Dataset entries: Begin

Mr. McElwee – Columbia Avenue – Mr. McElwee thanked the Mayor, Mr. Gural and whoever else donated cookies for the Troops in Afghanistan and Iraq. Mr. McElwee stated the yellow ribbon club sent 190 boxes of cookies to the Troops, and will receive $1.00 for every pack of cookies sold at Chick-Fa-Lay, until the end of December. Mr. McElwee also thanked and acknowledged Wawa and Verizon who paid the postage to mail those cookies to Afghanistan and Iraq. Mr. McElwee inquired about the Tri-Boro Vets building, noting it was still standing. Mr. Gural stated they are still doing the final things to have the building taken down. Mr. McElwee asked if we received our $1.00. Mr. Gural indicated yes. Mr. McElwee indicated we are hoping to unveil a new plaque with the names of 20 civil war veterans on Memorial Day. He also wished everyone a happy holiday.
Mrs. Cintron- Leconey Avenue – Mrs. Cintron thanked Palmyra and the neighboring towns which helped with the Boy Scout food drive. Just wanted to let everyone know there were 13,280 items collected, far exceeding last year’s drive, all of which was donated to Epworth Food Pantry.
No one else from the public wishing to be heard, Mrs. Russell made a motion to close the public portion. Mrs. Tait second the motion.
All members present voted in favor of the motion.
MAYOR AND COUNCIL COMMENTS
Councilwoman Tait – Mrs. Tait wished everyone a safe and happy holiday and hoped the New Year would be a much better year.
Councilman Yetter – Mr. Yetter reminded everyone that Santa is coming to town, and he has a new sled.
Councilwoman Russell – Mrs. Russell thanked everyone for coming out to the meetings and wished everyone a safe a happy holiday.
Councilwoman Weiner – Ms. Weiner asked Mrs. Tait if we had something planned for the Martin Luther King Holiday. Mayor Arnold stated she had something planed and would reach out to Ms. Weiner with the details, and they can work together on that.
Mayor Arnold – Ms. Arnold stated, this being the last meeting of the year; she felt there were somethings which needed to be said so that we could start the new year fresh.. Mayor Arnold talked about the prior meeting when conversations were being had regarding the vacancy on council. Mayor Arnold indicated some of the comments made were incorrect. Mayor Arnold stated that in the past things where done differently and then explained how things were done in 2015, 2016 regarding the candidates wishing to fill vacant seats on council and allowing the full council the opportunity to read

Dataset entries: End

Exercise aim: Every record is to be written out verbatim.

Answer space:
Mr. McElwee – Columbia Avenue – Mr. McElwee thanked the Mayor, Mr. Gural and whoever else donated cookies for the Troops in Afghanistan and Iraq. Mr. McElwee stated the yellow ribbon club sent 190 boxes of cookies to the Troops, and will receive $1.00 for every pack of cookies sold at Chick-Fa-Lay, until the end of December. Mr. McElwee also thanked and acknowledged Wawa and Verizon who paid the postage to mail those cookies to Afghanistan and Iraq. Mr. McElwee inquired about the Tri-Boro Vets building, noting it was still standing. Mr. Gural stated they are still doing the final things to have the building taken down. Mr. McElwee asked if we received our $1.00. Mr. Gural indicated yes. Mr. McElwee indicated we are hoping to unveil a new plaque with the names of 20 civil war veterans on Memorial Day. He also wished everyone a happy holiday.
Mrs. Cintron- Leconey Avenue – Mrs. Cintron thanked Palmyra and the neighboring towns which helped with the Boy Scout food drive. Just wanted to let everyone know there were 13,280 items collected, far exceeding last year’s drive, all of which was donated to Epworth Food Pantry.
No one else from the public wishing to be heard, Mrs. Russell made a motion to close the public portion. Mrs. Tait second the motion.
All members present voted in favor of the motion.
MAYOR AND COUNCIL COMMENTS
Councilwoman Tait – Mrs. Tait wished everyone a safe and happy holiday and hoped the New Year would be a much better year.
Councilman Yetter – Mr. Yetter reminded everyone that Santa is coming to town, and he has a new sled.
Councilwoman Russell – Mrs. Russell thanked everyone for coming out to the meetings and wished everyone a safe a happy holiday.
Councilwoman Weiner – Ms. Weiner asked Mrs. Tait if we had something planned for the Martin Luther King Holiday. Mayor Arnold stated she had something planed and would reach out to Ms. Weiner with the details, and they can work together on that.
Mayor Arnold – Ms. Arnold stated, this being the last meeting of the year; she felt there were somethings which needed to be said so that we could start the new year fresh.. Mayor Arnold talked about the prior meeting when conversations were being had regarding the vacancy on council. Mayor Arnold indicated some of the comments made were incorrect. Mayor Arnold stated that in the past things where done differently and then explained how things were done in 2015, 2016 regarding the candidates wishing to fill vacant seats on council and allowing the full council the opportunity to read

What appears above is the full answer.